Man showcasing NVIDIA GPU on stage with server racks in the background.

NVIDIA Crushes MLPerf Inference v6.0 With Blackwell Ultra, Delivering a Massive Lead Over Rivals

NVIDIA is once again making a loud statement in the AI hardware race, becoming one of the first companies to publish a full, “extensive” MLPerf Inference v6.0 submission and claiming the strongest performance relative to the rest of the field combined. In its latest update, NVIDIA points to Blackwell Ultra as the key ingredient behind what it calls the highest AI factory throughput and the lowest token cost, reinforcing the company’s message that performance gains aren’t just about raw hardware, but about the entire platform working as one.

MLPerf Inference is widely seen as one of the most demanding, industry-standard AI benchmarking suites because it tests real-world inference workloads across established rules. Version 6.0 raises the bar further by adding support for newer reasoning and Mixture-of-Experts (MoE) models such as DeepSeek-R1, GPT-OSS-120B, and Mixtral 8x7B. It also expands coverage of dense large language models, generative recommender systems, and vision-language models, reflecting the types of workloads enterprises are actually deploying today.

NVIDIA’s posted results highlight significant improvements on the GB300 NVL72 platform between MLPerf Inference v5.1 and v6.0. For DeepSeek-R1 in the server scenario, throughput rose from 2,907 tokens/sec per GPU to 8,064 tokens/sec per GPU, a 2.77x increase. In the offline scenario, DeepSeek-R1 improved from 5,842 to 9,821 tokens/sec per GPU, a 1.68x gain. For Llama 3.1 405B, performance also climbed: server mode improved from 170 to 259 tokens/sec per GPU (1.52x), and offline mode moved from 224 to 271 tokens/sec per GPU (1.21x).

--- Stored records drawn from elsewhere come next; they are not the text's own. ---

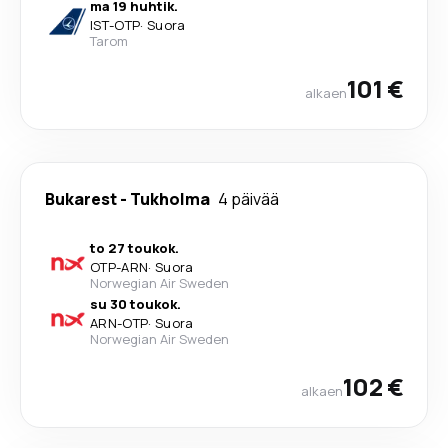
ma 19 huhtik.
IST
-
OTP
·
Suora
Tarom
101 €
alkaen
Bukarest
-
Tukholma
4 päivää
to 27 toukok.
OTP
-
ARN
·
Suora
Norwegian Air Sweden
su 30 toukok.
ARN
-
OTP
·
Suora
Norwegian Air Sweden
102 €
alkaen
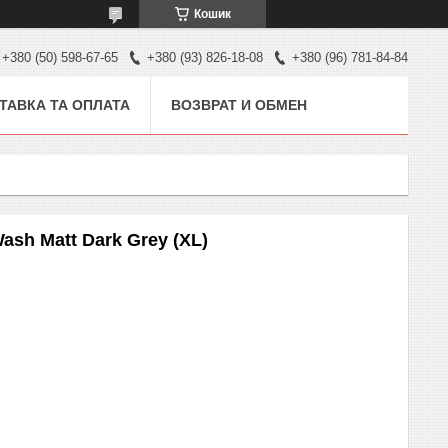
Кошик
+380 (50) 598-67-65
+380 (93) 826-18-08
+380 (96) 781-84-84
ТАВКА ТА ОПЛАТА
ВОЗВРАТ И ОБМЕН
sh Matt Dark Grey (XL)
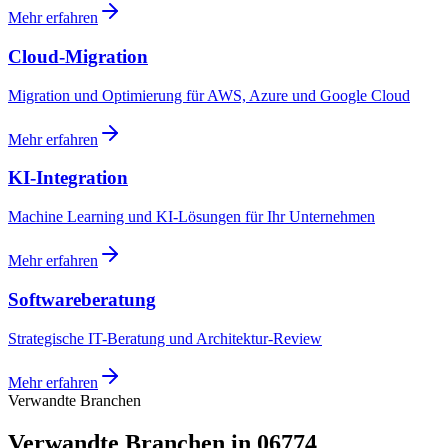
Mehr erfahren
Cloud-Migration
Migration und Optimierung für AWS, Azure und Google Cloud
Mehr erfahren
KI-Integration
Machine Learning und KI-Lösungen für Ihr Unternehmen
Mehr erfahren
Softwareberatung
Strategische IT-Beratung und Architektur-Review
Mehr erfahren
Verwandte Branchen
Verwandte Branchen in 06774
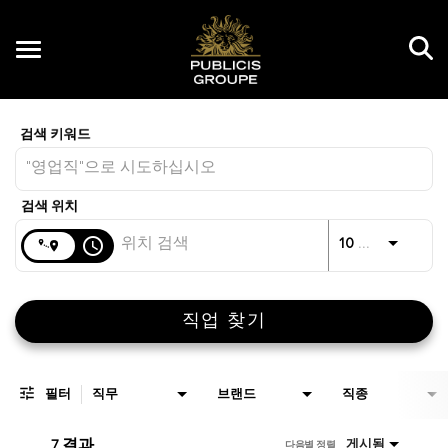
Toggle
navigation
Job Search Page
KR
거리
access_time
JO
10 킬로미터
직업 찾기
필터
직무
브랜드
직종
7 결과
게시됨
다음별 정렬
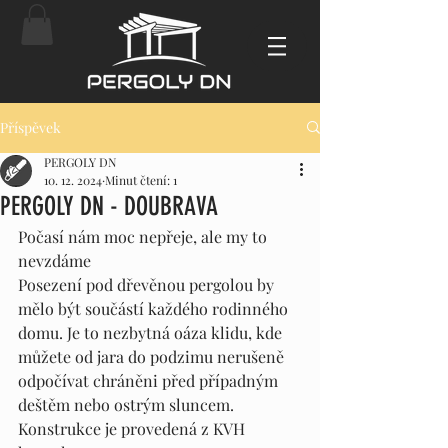
Příspěvek
PERGOLY DN
10. 12. 2024
Minut čtení: 1
PERGOLY DN - DOUBRAVA
Počasí nám moc nepřeje, ale my to 
nevzdáme
Posezení pod dřevěnou pergolou by 
mělo být součástí každého rodinného 
domu. Je to nezbytná oáza klidu, kde 
můžete od jara do podzimu nerušeně 
odpočívat chráněni před případným 
deštěm nebo ostrým sluncem.
Konstrukce je provedená z KVH 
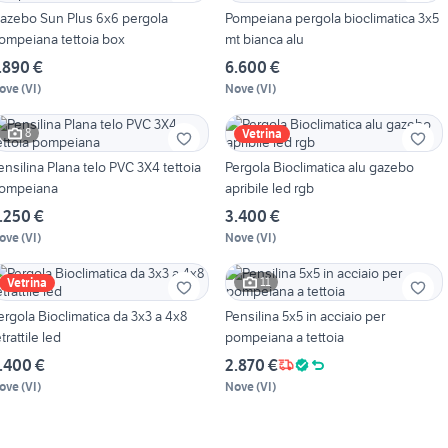
azebo Sun Plus 6x6 pergola
Pompeiana pergola bioclimatica 3x5
ompeiana tettoia box
mt bianca alu
.890 €
6.600 €
ove
(
VI
)
Nove
(
VI
)
8
Vetrina
ensilina Plana telo PVC 3X4 tettoia
Pergola Bioclimatica alu gazebo
ompeiana
apribile led rgb
.250 €
3.400 €
ove
(
VI
)
Nove
(
VI
)
11
Vetrina
ergola Bioclimatica da 3x3 a 4x8
Pensilina 5x5 in acciaio per
etrattile led
pompeiana a tettoia
.400 €
2.870 €
ove
(
VI
)
Nove
(
VI
)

One of the more notable takeaways is that NVIDIA attributes a meaningful portion of these gains to software and platform optimizations, not hardware changes. The company says that since its earlier DeepSeek-R1 submission, it has achieved up to a 2.7x increase in token throughput through optimization work alone. At the same time, NVIDIA claims that compared with the prior GB200 NVL72 generation, Blackwell Ultra can deliver up to a 2.77x speedup under the v6.0 benchmark rules, suggesting the improvements hold up even under stricter, more current testing.

NVIDIA also emphasizes that achieving high inference throughput at scale requires what it describes as “extreme co-design” across chips, system architecture, data center design, and software. In other words, it’s positioning its advantage as an end-to-end systems win rather than a single-component victory. The company argues that this approach is why its MLPerf Inference v6.0 results show strong performance across a wide spread of AI workloads, from massive LLM inference to vision-language models and generative recommendation pipelines.

Beyond bragging rights, NVIDIA is clearly aiming at the metrics that matter to organizations building and operating AI infrastructure: token cost, total cost of ownership, and efficiency at deployment scale. The company’s narrative is that higher tokens-per-second performance and better token-per-dollar figures translate into more usable AI output for the same investment, especially in large “AI factory” style deployments.

MLPerf remains an especially tough proving ground, and NVIDIA’s willingness to submit broad benchmark coverage continues to set it apart in terms of public, standardized performance reporting. With MLPerf Inference v6.0 expanding into newer model types and practical enterprise workloads, NVIDIA is using these results to reinforce its claim that Blackwell Ultra delivers leading inference performance where it counts most: modern reasoning, large language models, and production-scale AI services.